Segundo cientistas, o fenômeno da pareidolia é fundamental nas tradições religiosas. É o que permitiria, por exemplo, a leitura de oráculos. Ou ainda visualizar divindades em torradas e espelhos.

A leitora Julia Picchioni, por exemplo, encontrou Exu em um espelho e enviou a foto para provar.

Imagem de Exu no espelho, registrado por Julia Picchioni


A pareidolia pode ser um fenômeno que leva a interpretações errôneas. Mas segundo teorias semióticas, tudo é imagem, e não objeto. E ao nos depararmos com uma imagem, ela é verdadeira em si mesma. Assim vale se perguntar se seria tal imagem, tão semelhante a Exu, um mero engano de nossa psique. Uma coisa é inegável: já que nosso objeto de estudo é Exu, não há dúvidas que tomaríamos esta imagem como significativa e importante.

quarta-feira, 22 de maio de 2013

Exu no Brasil

Dança das Cabaças - Exu no Brasil é uma investigação poética sobre a divindade africana Exu no imaginário brasileiro.
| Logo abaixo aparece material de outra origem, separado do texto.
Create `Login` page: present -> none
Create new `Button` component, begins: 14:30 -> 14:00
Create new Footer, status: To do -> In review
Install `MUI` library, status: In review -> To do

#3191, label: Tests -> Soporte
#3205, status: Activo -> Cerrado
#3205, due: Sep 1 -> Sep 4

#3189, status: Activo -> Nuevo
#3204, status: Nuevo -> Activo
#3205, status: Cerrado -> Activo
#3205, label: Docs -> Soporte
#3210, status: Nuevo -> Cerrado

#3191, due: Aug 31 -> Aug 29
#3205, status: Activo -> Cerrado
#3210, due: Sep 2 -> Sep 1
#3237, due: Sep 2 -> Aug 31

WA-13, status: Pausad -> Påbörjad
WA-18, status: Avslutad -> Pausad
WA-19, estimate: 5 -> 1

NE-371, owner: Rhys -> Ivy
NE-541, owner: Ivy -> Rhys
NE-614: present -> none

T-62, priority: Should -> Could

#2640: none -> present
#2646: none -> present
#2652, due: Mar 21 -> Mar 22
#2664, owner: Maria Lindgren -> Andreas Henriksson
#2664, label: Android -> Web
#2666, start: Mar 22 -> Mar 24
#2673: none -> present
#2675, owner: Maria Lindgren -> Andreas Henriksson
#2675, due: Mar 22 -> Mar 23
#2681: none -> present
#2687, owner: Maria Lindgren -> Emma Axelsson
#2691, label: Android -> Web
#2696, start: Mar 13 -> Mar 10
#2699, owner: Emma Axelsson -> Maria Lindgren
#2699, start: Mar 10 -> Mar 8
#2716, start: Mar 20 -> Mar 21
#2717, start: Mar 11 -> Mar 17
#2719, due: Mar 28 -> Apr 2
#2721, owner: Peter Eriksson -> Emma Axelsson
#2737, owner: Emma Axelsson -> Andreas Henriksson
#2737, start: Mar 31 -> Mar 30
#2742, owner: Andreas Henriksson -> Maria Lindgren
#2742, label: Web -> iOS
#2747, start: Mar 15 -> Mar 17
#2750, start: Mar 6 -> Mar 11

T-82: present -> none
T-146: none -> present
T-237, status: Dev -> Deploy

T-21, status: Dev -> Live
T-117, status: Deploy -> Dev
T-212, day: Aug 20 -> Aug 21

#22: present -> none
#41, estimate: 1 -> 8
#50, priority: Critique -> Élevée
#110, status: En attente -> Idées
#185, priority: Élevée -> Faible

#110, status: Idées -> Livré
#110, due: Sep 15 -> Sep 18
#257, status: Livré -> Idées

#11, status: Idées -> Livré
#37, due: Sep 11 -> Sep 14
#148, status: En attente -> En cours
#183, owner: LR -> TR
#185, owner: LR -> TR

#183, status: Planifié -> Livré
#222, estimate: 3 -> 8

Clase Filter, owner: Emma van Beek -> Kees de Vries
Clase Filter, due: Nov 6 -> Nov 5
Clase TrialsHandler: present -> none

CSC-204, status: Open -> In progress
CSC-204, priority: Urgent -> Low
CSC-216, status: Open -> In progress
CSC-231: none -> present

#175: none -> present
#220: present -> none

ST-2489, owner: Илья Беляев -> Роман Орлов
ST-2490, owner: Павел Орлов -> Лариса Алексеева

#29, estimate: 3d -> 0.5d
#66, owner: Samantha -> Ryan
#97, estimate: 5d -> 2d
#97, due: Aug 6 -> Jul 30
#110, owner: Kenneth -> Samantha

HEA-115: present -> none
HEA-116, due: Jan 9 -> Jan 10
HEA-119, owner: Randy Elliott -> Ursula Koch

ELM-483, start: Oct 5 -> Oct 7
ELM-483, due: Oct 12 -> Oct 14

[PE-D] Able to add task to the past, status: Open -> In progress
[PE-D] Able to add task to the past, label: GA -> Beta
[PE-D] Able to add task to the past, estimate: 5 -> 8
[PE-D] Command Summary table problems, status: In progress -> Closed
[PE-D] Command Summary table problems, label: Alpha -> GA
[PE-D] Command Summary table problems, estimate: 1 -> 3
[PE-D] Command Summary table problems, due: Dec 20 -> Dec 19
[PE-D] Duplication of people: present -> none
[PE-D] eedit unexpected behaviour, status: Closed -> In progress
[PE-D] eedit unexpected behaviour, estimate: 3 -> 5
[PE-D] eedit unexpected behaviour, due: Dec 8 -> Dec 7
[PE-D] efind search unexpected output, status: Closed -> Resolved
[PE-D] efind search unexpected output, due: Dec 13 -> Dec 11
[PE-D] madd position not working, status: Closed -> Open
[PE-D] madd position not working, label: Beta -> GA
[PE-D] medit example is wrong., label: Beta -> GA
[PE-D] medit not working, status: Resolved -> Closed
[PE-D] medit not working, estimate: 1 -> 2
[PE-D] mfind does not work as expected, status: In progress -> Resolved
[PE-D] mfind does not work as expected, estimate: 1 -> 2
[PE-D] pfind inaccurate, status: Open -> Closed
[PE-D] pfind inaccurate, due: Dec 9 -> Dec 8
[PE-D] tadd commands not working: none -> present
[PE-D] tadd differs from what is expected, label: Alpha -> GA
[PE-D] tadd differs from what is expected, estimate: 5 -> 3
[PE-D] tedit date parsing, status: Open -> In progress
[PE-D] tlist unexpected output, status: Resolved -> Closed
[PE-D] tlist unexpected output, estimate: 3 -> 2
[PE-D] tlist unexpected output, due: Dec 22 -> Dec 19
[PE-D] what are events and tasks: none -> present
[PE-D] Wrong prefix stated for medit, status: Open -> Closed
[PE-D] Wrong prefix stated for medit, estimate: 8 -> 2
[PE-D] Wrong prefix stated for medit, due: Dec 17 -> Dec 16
Trazido pelos escravos com outros Deuses do panteão Yoruba, Exu foi colocado à margem e passou por um processo de demonização que se inicia na missão católica na África e se estende no período colonial brasileiro, onde seus atributos originais foram ocultados.
Exu que na África era caracterizado como o princípio da vida, a força que move os corpos, a dinâmica, o senhor dos caminhos e das encruzilhadas, a principal ponte entre os mortais e as divindades que habitam o além, passa a ser visto como a personificação do mal perante o modelo cristão, devido ao seu seu símbolo fálico e seu comportamento astucioso.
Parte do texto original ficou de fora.